[Extracted data Boundary: Start]

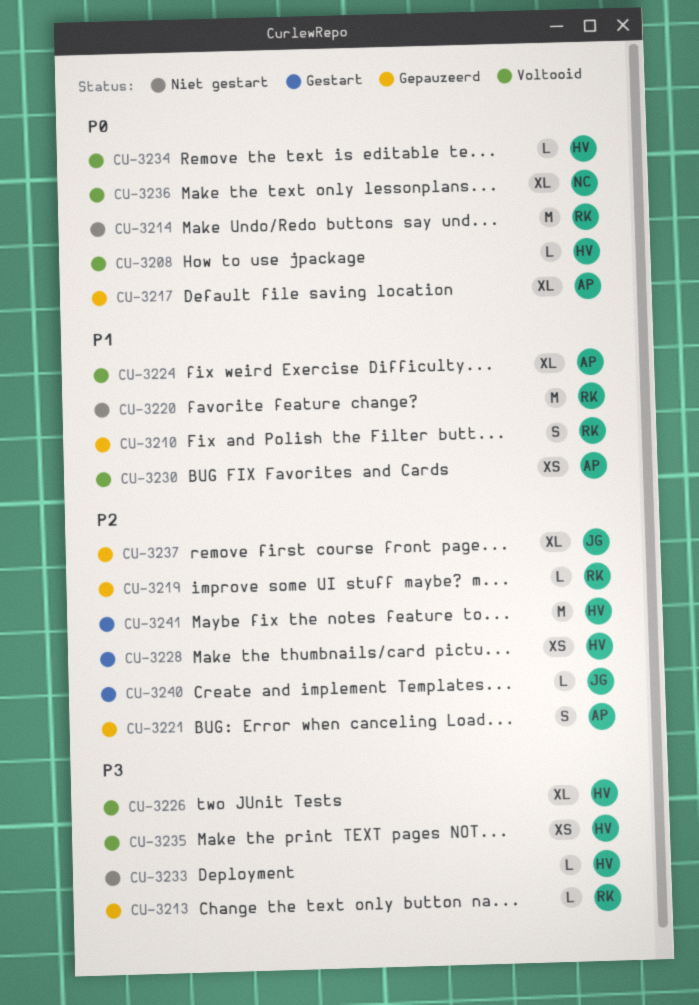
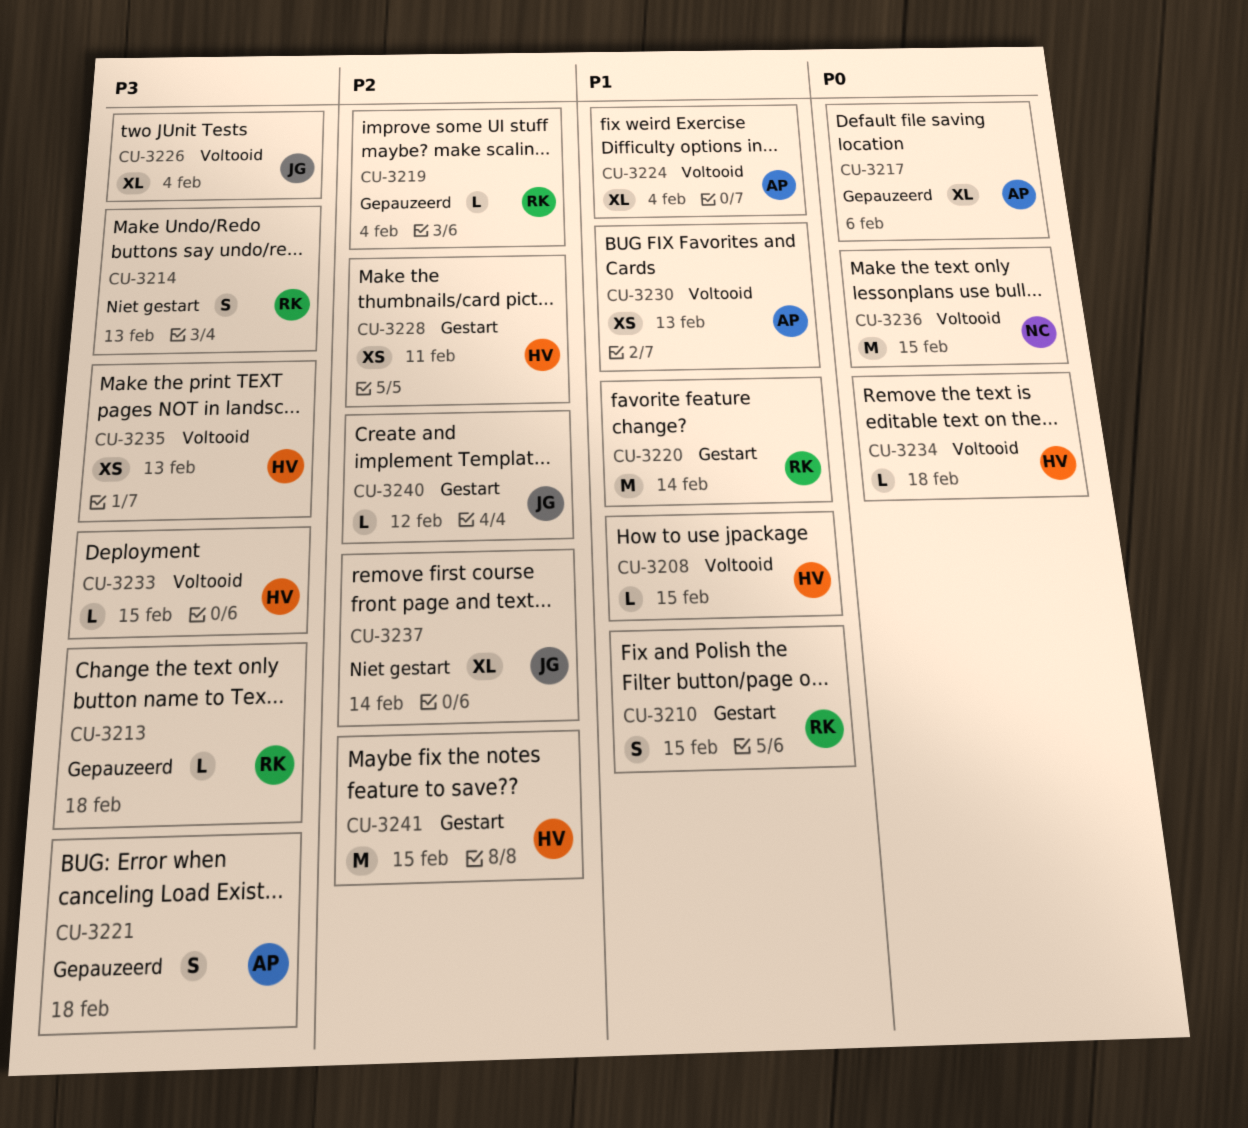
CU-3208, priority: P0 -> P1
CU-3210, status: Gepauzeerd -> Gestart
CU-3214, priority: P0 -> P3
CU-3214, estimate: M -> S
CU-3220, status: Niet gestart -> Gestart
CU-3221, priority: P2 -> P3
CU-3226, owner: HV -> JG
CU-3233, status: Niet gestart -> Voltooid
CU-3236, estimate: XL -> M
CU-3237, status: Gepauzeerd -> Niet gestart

[Extracted data Boundary: End]
[Extracted data Boundary: Start]

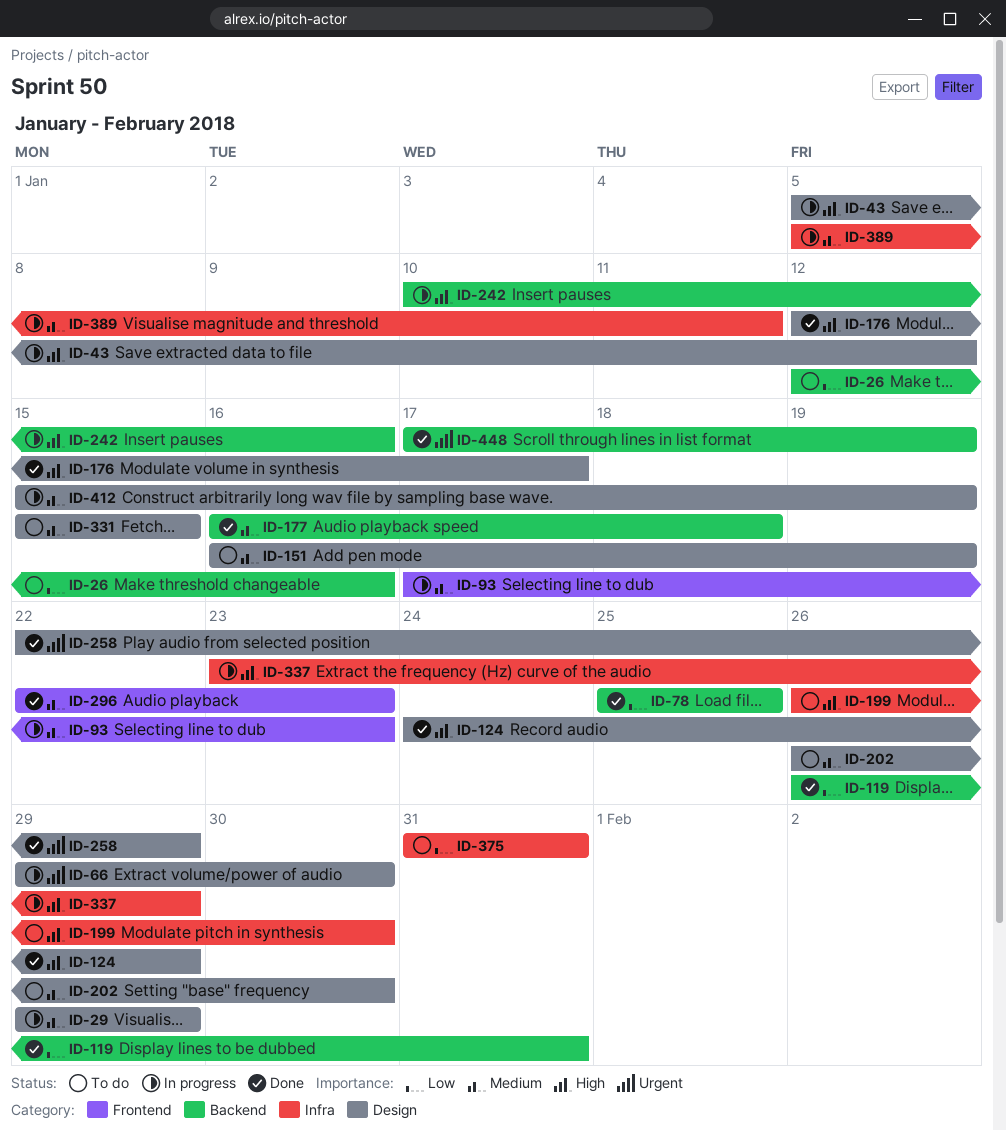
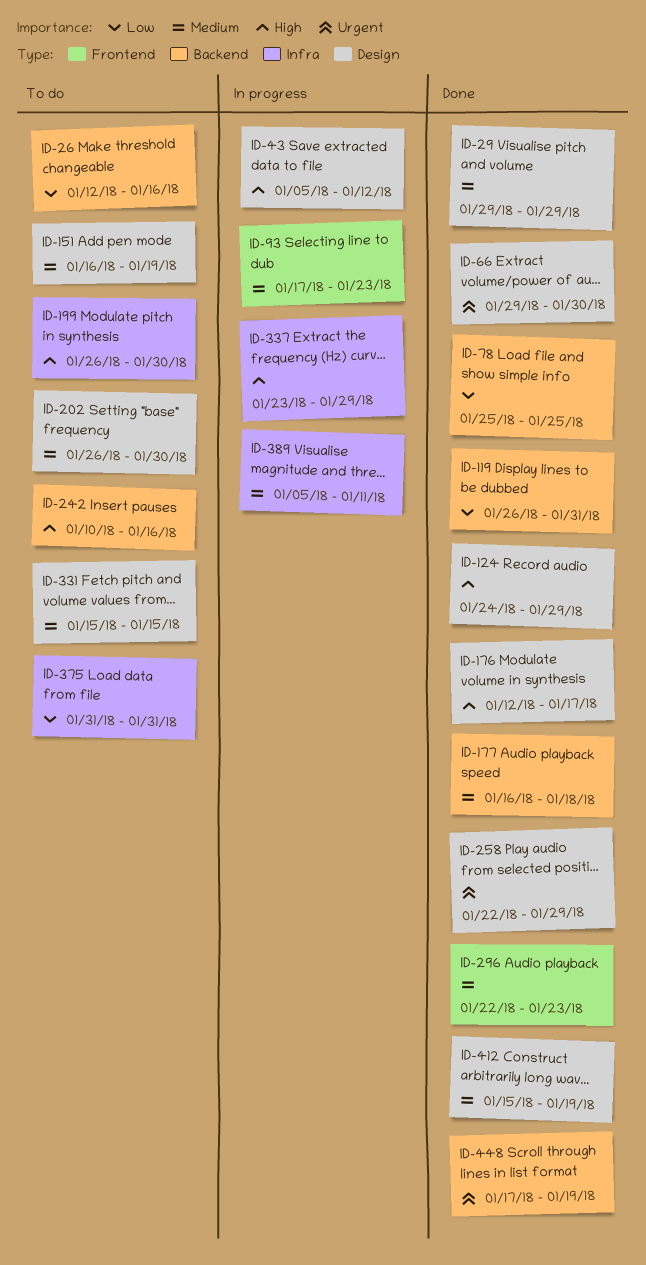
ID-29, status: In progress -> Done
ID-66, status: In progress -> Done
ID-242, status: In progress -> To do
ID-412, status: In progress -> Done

[Extracted data Boundary: End]

§ Directions for this task: Retype, in the same exact form, the lines of the material above from the line holding "CU-3233, status: Niet gestart -> Voltooid" through the line holding "CU-3237, status: Gepauzeerd -> Niet gestart".

§ Written answer:
CU-3233, status: Niet gestart -> Voltooid
CU-3236, estimate: XL -> M
CU-3237, status: Gepauzeerd -> Niet gestart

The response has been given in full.